Provided records >>
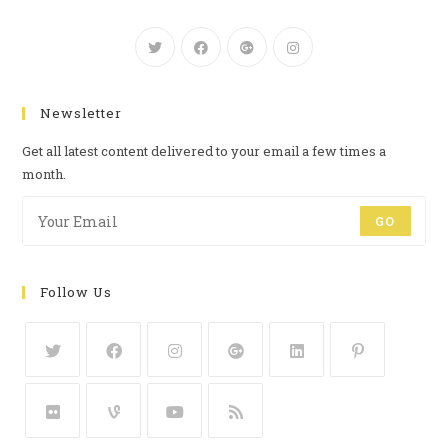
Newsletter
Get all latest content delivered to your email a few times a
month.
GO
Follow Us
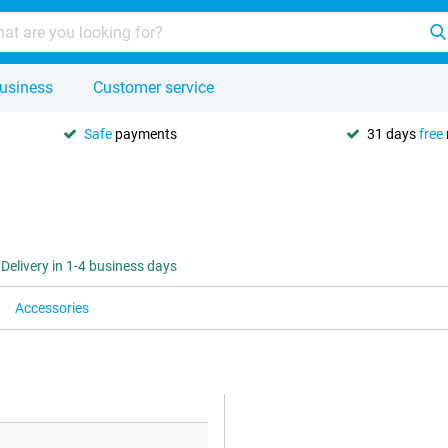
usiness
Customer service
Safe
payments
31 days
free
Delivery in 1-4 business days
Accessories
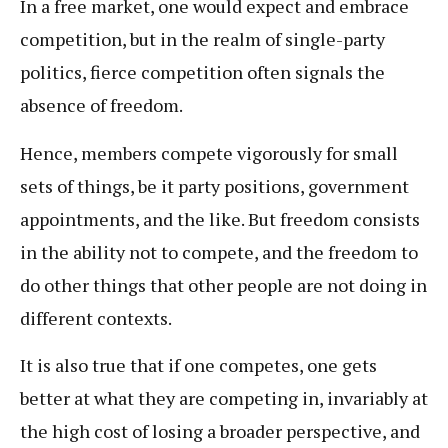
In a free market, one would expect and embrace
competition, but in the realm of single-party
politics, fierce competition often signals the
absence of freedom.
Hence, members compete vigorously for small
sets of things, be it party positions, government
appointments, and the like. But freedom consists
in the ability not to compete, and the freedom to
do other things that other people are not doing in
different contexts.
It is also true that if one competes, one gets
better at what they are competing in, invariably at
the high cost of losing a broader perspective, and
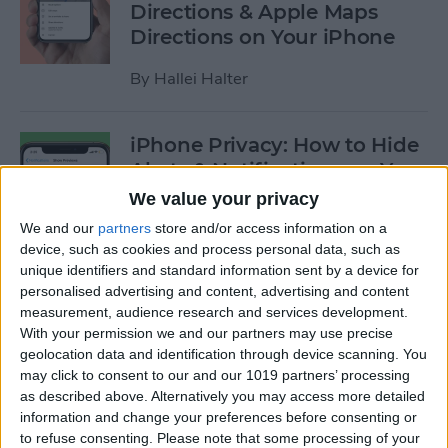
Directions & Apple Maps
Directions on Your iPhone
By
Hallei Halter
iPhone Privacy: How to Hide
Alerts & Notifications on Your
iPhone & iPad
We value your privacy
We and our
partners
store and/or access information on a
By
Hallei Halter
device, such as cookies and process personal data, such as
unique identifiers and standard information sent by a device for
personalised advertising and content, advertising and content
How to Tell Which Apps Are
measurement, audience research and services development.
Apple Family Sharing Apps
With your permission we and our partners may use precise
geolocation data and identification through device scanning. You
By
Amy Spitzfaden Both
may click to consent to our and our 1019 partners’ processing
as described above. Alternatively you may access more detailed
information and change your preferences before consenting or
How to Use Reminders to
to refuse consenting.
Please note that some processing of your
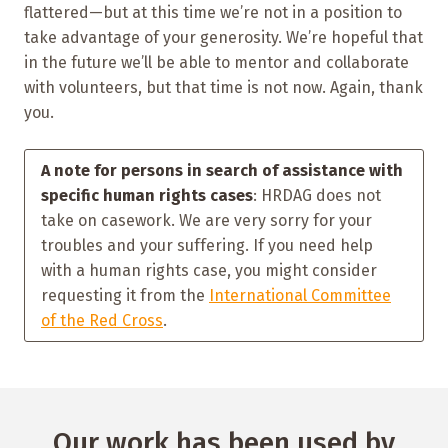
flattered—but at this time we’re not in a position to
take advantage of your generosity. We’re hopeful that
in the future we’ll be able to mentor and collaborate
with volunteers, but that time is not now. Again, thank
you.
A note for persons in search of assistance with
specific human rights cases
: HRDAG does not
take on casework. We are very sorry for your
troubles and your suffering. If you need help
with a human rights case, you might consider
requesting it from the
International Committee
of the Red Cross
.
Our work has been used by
--
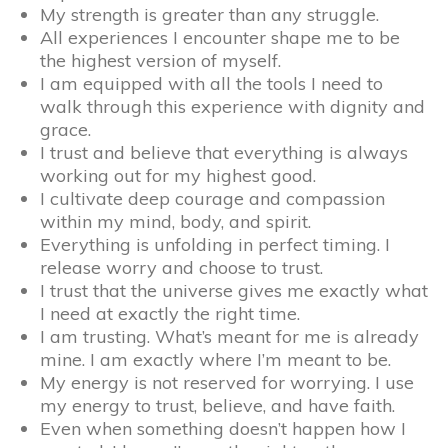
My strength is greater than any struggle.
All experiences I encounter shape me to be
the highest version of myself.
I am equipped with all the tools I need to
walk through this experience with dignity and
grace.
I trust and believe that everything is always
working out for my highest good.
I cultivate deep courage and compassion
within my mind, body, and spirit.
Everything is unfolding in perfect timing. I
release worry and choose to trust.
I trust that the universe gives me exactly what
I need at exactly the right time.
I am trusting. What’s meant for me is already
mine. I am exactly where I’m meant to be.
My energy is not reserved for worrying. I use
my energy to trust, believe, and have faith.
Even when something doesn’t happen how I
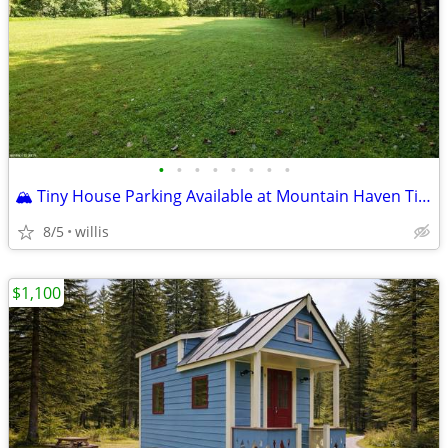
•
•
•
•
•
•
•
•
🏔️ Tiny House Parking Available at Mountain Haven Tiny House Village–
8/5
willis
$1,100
...
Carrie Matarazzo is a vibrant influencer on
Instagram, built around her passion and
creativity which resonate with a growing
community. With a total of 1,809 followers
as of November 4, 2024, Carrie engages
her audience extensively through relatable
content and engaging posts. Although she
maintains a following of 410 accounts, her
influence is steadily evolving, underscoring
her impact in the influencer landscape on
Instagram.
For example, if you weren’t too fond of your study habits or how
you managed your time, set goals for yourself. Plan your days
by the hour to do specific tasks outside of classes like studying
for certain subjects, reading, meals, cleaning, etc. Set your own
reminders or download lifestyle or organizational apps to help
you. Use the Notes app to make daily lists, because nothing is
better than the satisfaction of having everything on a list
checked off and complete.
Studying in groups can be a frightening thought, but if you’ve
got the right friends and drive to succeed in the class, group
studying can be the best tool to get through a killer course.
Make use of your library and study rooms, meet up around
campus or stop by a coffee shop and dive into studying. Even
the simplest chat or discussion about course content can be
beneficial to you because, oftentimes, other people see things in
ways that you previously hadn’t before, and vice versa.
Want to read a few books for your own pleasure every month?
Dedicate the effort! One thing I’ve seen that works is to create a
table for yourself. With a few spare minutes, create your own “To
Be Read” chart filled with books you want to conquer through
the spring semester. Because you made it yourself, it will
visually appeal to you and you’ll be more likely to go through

Assigned task >> Using the entries shown above, reproduce verbatim the lines from the line bearing "studying can be" to the line bearing "beneficial to you", inclusive.

Output below >>
studying can be the best tool to get through a killer course.
Make use of your library and study rooms, meet up around
campus or stop by a coffee shop and dive into studying. Even
the simplest chat or discussion about course content can be
beneficial to you because, oftentimes, other people see things in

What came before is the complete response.